Referring to another posting of yours yesterday, I'm wondering where
you got the idea that my old postings on information had anything to do
with the notion that the behaviour of systems is discrete rather than
continuous. I seem to remember expending a great deal of effort in
getting you to see how information theory works equally in discrete
and continuous systems, and having thought that I had succeeded in
developing that understanding in you. It's a bit discouraging having
to go back to square one, if you have reverted to thinking that it is
possible to talk about information only in the context of discrete
systems. I hope that's not the case, and that you were referring to
something else. But I can't think what that something else might be.

---------------------

What the experimenter is always doing is saying "Oh, yeah?" and coming
up with some demonstration that the explanation is wrong, or that there
is another equally plausible explanation.
...
If all challenges fail, we have no
choice but to accept the theory -- at least until a more ingenious
experimenter finds a test that is failed.
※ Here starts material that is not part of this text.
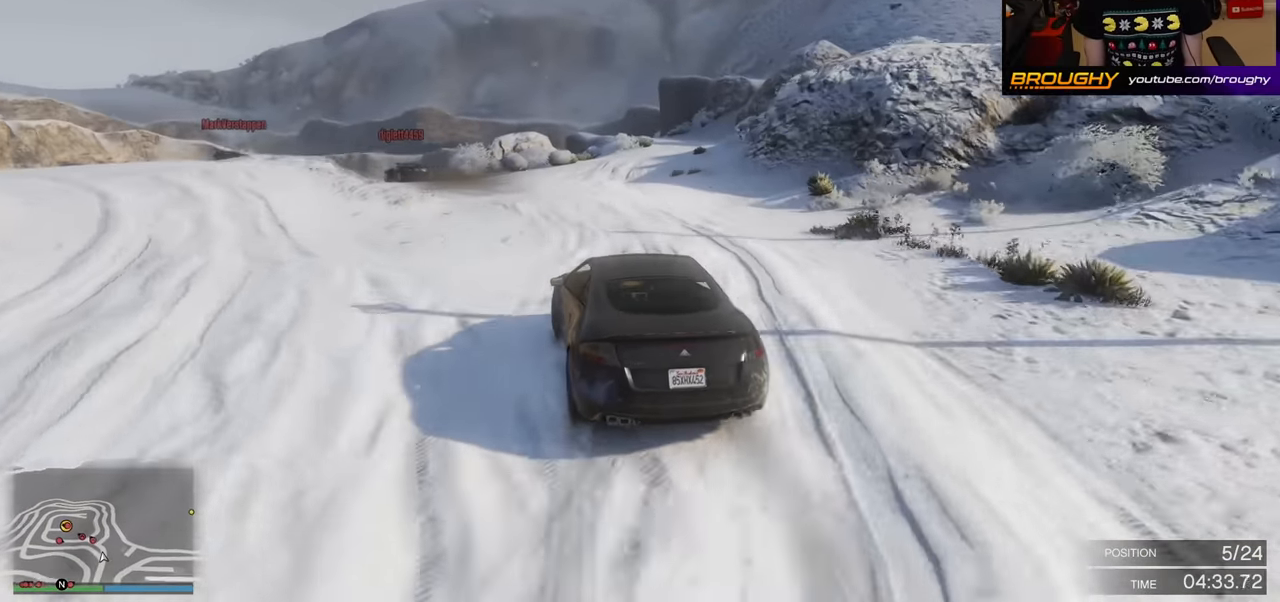
{"buttons": ["R2"], "left_stick": "left", "right_stick": "center", "events": [[50, "left_stick", "left"], [267, "left_stick", "center"], [417, "left_stick", "left"]]}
Now _that's_ what I wanted to hear you say. It's not _quite_ my idea of
how theories are compared, but in the situation at hand, it's fine.

------------------

A tensed muscle has LESS volume than a relaxed one. Now, you knew that,
didn't you?

No. It never occurred to me to ask, but it's interesting to know.

And what might be even more interesting is that a colleague down the
corridor is working on a touch-sensing robotic hand that is worked by
tendons pulled around pulleys by muscles that _are_ pumped up in order
to tense them. Each muscle consists of a very specially shaped air
balloon that shortens its length when blown up (the surface
is flexible but only trivially stretchable). At some point I hope to
learn more about this device, which at present is slaved to a device
like a thumb-and-finger glove in which a human hand is fitten to manipulate
the machine. There is no force feedback, and the human manipulator has
to look at the machine to see how its thumb and finger are moving. But
the intention is to remedy this lack. It's intended as a hand for a robot.
The colleague knows of my interest in PCT, but I don't know what algorithms
are currently being used in the control. From what little I've been shown,
I get a distinct flavour of inverse kinematics.
---------------

New topic: Visual hierarchy.

There is, in the 9 Feb issue of Science p 776-777, a description of an
attempt to use the known and partly known connections among areas of the
visual system to define a hierarchy. A strict hierarchy is not possible,
but using all well defined and more poorly defined connections together ,
there are many thousands of possible hierarchies that have only 6 failed
constraints (i.e. cyclic connections). If 36 uncertain connections are
removed from the analysis, there is exactly one reciprocal connection
that remains, between two areas called FST and MSTd.

In the hierarchies that have 6 failed constraints, there are between 13
and 24 distinct levels, with most having 18 or 19 levels. In the different
hierarchies, FST showed up often on level 12, and even more often on level 17.

If the visual system itself were a control system, one would expect
every connection to be reciprocal, or at least that there would be as
many downward as upward connections. But there's only one that seems
secure, between the FST that usually shows up on level 12 or 17 in the
different structures and MSTd that shows up most often on level 11.

The article says that you can find more at URL
<http://www.psychology.ncl.ac.uk/www/hierarchy.html&gt;, with predictions of
the results of anatomical experiments that they suggest should be done, at
<http://www.psychology.ncl.ac.uk/www/predictions.html&gt;

I don't know what one should make of this, but it looked interesting.